**Excerpt provided**
^^^^^^^^^^^^^^^^

2 Peter 2:1-12; John 2:1-11


  1. Today in round two with Dan Brown's book, The Da Vinci Code, we come to the question of whether or not Jesus Christ was married.   However, because of the claims made by the book a simple "no" will not suffice in answer.

    I received some great encouragement notes this week from folk.   Thank you all.   One woman asked if we might have a show of hands to see how many have even read the book.   I thought that a great question.   How many of you have read Dan Brown's book The Da Vinci Code?   Looks like about a fourth of you.

    The sales for his book have topped 50 million copies.   Clearly Mr.  Brown has struck a nerve in society, and for some I believe it is a spiritual quest for answers.   The answers he gives however are wrapped in the guise of a huge conspiracy, one in which the church is the bad guy and another ancient group, called the Gnostics, are made out to be the good guys.

    So, I believe since people want answers, since people are hungry for truth that for us to spend some time with this book by Brown and begin to answers some of the questions it raises it may give you the understanding needed that when people speak to you about the book or the movie and the claims made therein about Jesus, the Bible or the church, you will be able to listen well and respond with answers you have thought about.

    For those of you who have not read this story, the Da Vinci Code is a compelling, fast-paced, mystery thriller as the hero and heroine search to decipher clues left by a man murdered for what he knew.   What did he know? This is what takes the victim's granddaughter Sophie, the French detective, whose name means "Wisdom", and the Harvard professor of religious symbology Robert Langdon on a treasure hunt through Paris and London.

    Quickly the treasure hunt leads to the revelation that the Biblical text is not trustworthy, indeed an authoritative character says, "History has never had a definitive version of the book" (p.  251, Archer Books).  Last week I carefully looked at how the Biblical text came to be and showed the error of such a viewpoint.   If you missed that message and still wonder how accurate the Biblical text is, the manuscript of that message is on our website.

^^^^^^^^^^^^^^^^

**Data for this task**
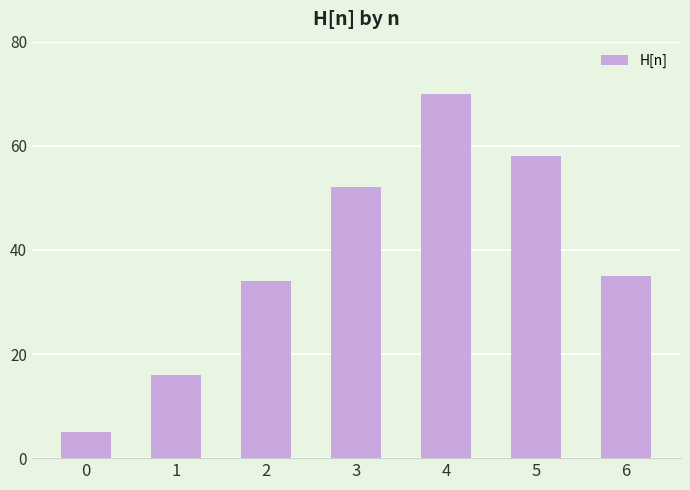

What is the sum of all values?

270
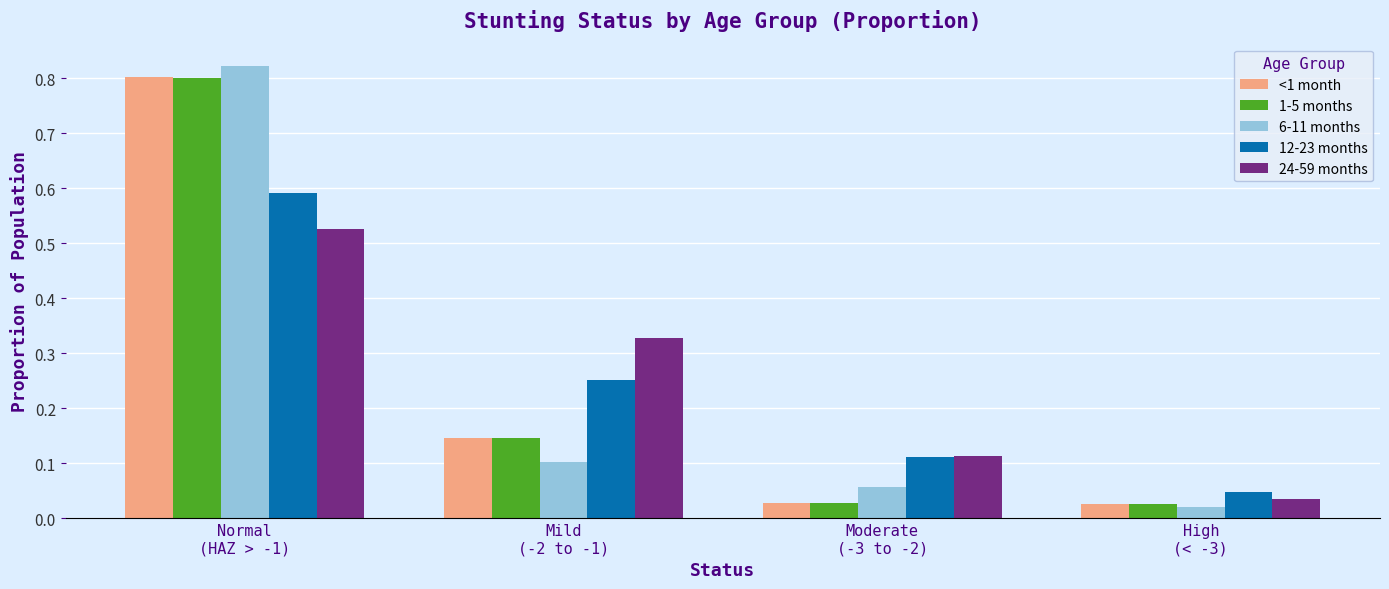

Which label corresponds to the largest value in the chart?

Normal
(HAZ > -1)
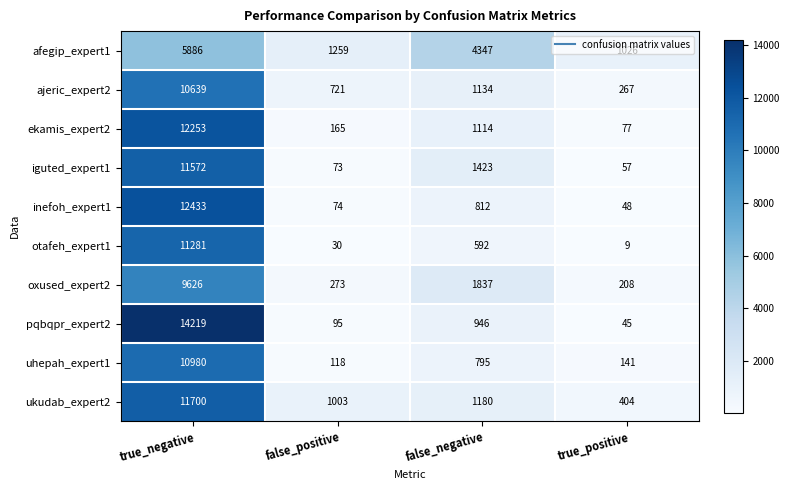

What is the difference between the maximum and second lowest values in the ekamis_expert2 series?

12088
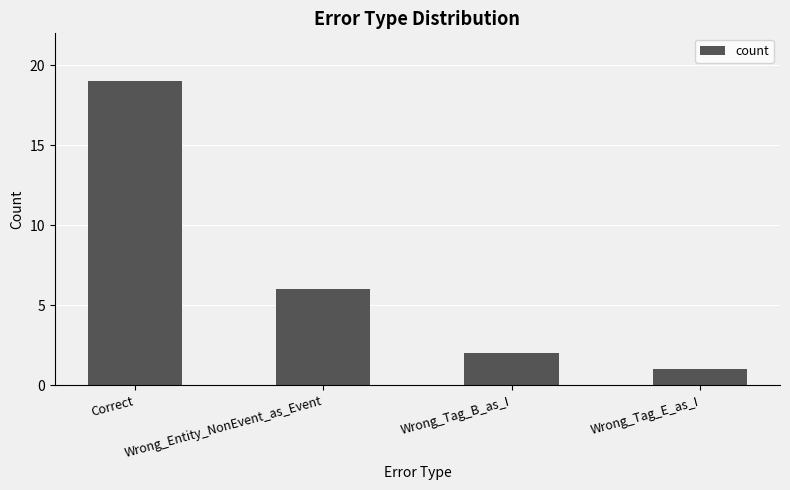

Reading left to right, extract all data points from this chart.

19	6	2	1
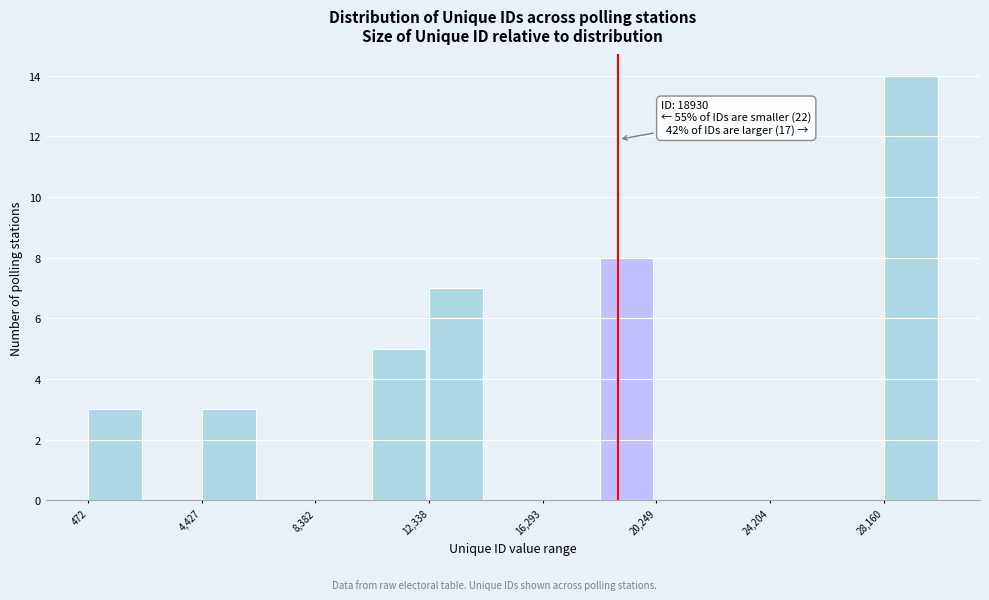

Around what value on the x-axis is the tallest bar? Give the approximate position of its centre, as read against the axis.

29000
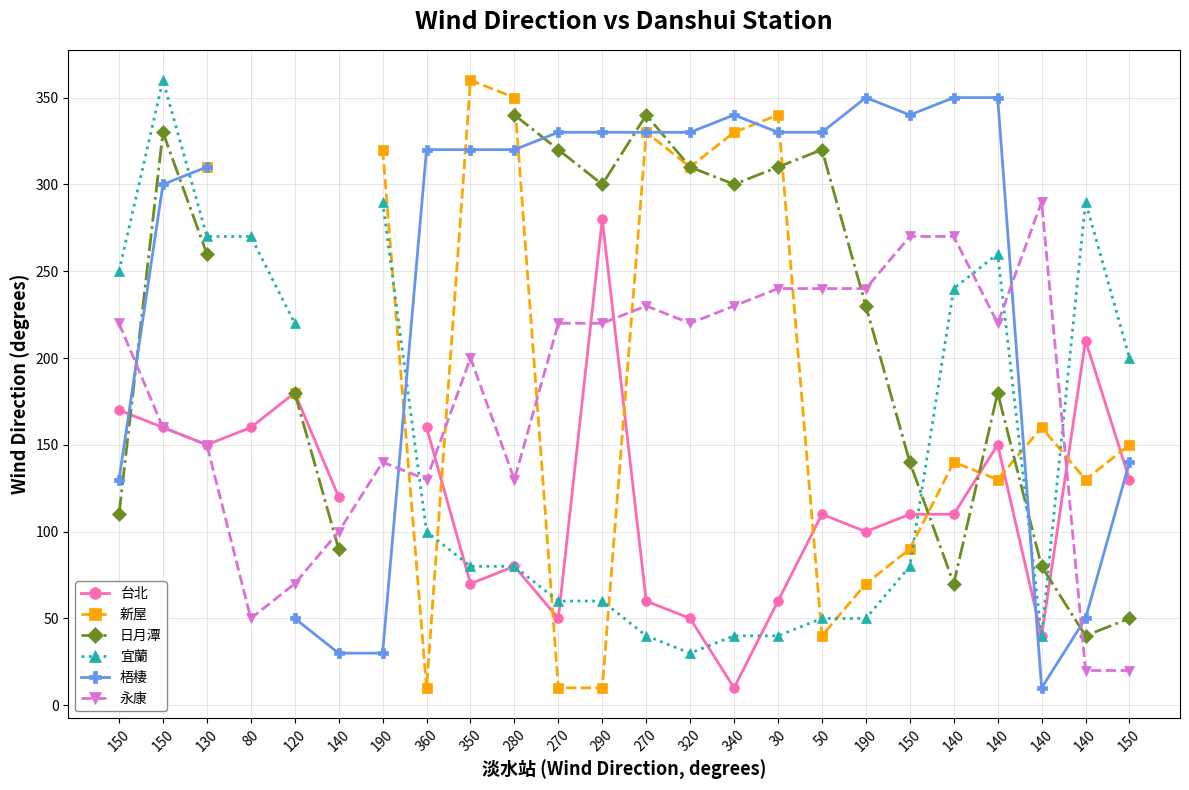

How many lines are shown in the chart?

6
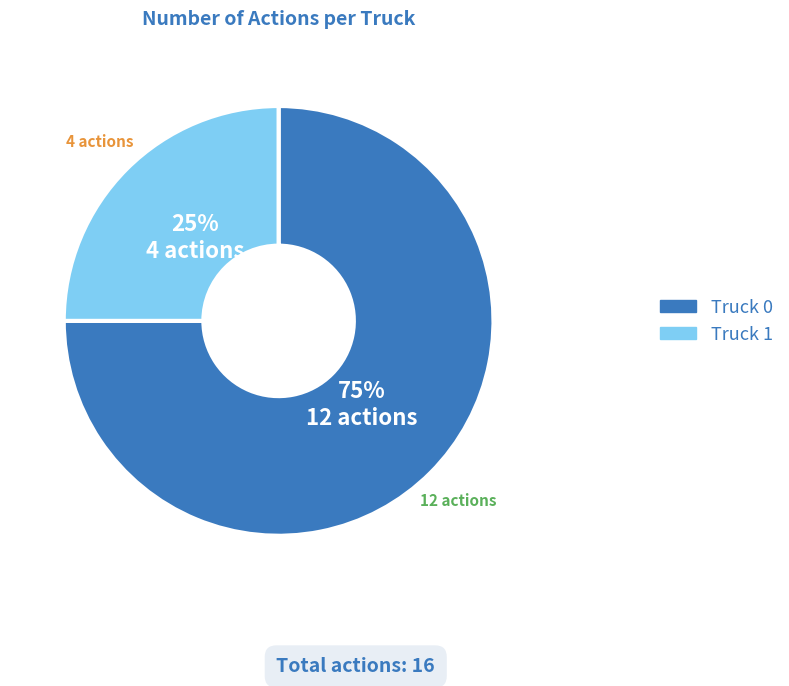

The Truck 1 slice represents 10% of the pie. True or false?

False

^^^^^^^^^^^^^^^^

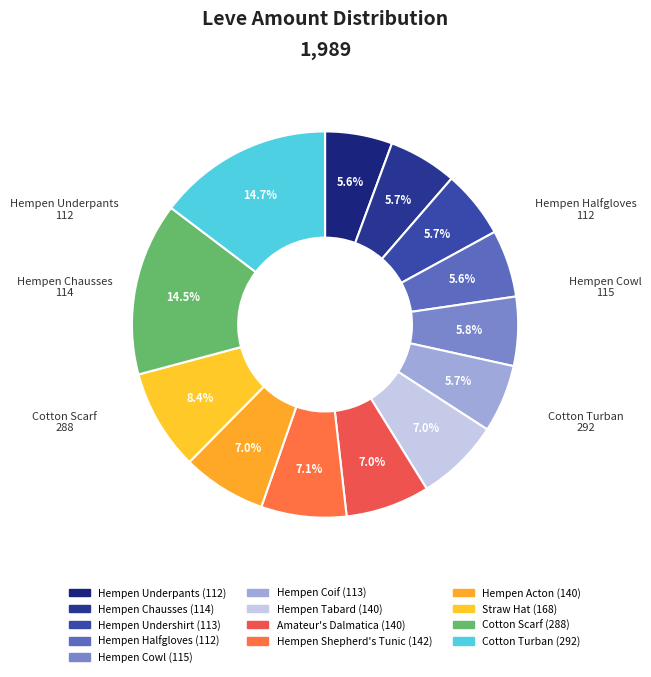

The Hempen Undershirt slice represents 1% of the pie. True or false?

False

^^^^^^^^^^^^^^^^

**Questions**
1. Condense the paragraph of the excerpt on The Da Vinci Code that begins "The sales for his book" into two or three shorter sentences that keep its main facts.
2. Duplicate the records starting with the line that contains "How many lines are shown in the chart?" and going on through the line that contains "The Truck 1", with both of those lines included. Leave the picture out of your copy.

**Responses**
1. Brown's book has sold more than 50 million copies and has clearly struck a nerve in society, which the writer believes is, for some, a spiritual quest for answers. Its answers, however, are wrapped in a huge conspiracy. In it, the church is the villain and the Gnostics, an ancient group, are the heroes.

2.
How many lines are shown in the chart?

6

The Truck 1 slice represents 10% of the pie. True or false?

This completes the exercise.